## Task directions:
Below are records that contain pictures; transcribe the text exactly and omit the pictures.

[[ Records for processing, beginning ]]

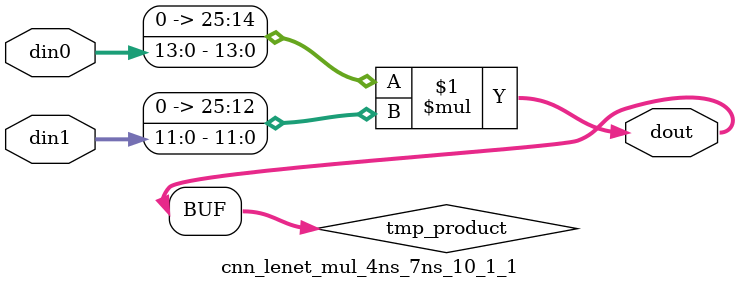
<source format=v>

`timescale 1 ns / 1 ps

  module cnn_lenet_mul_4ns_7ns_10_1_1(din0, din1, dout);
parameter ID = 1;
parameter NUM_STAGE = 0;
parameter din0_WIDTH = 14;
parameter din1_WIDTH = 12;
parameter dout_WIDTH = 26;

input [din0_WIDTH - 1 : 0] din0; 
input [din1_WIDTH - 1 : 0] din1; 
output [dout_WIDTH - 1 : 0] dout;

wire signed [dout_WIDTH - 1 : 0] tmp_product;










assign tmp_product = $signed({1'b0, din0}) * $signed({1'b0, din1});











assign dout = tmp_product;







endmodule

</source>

[[ Records for processing, end ]]

## Expected answer:
<source format=v>

`timescale 1 ns / 1 ps

  module cnn_lenet_mul_4ns_7ns_10_1_1(din0, din1, dout);
parameter ID = 1;
parameter NUM_STAGE = 0;
parameter din0_WIDTH = 14;
parameter din1_WIDTH = 12;
parameter dout_WIDTH = 26;

input [din0_WIDTH - 1 : 0] din0; 
input [din1_WIDTH - 1 : 0] din1; 
output [dout_WIDTH - 1 : 0] dout;

wire signed [dout_WIDTH - 1 : 0] tmp_product;










assign tmp_product = $signed({1'b0, din0}) * $signed({1'b0, din1});











assign dout = tmp_product;







endmodule

</source>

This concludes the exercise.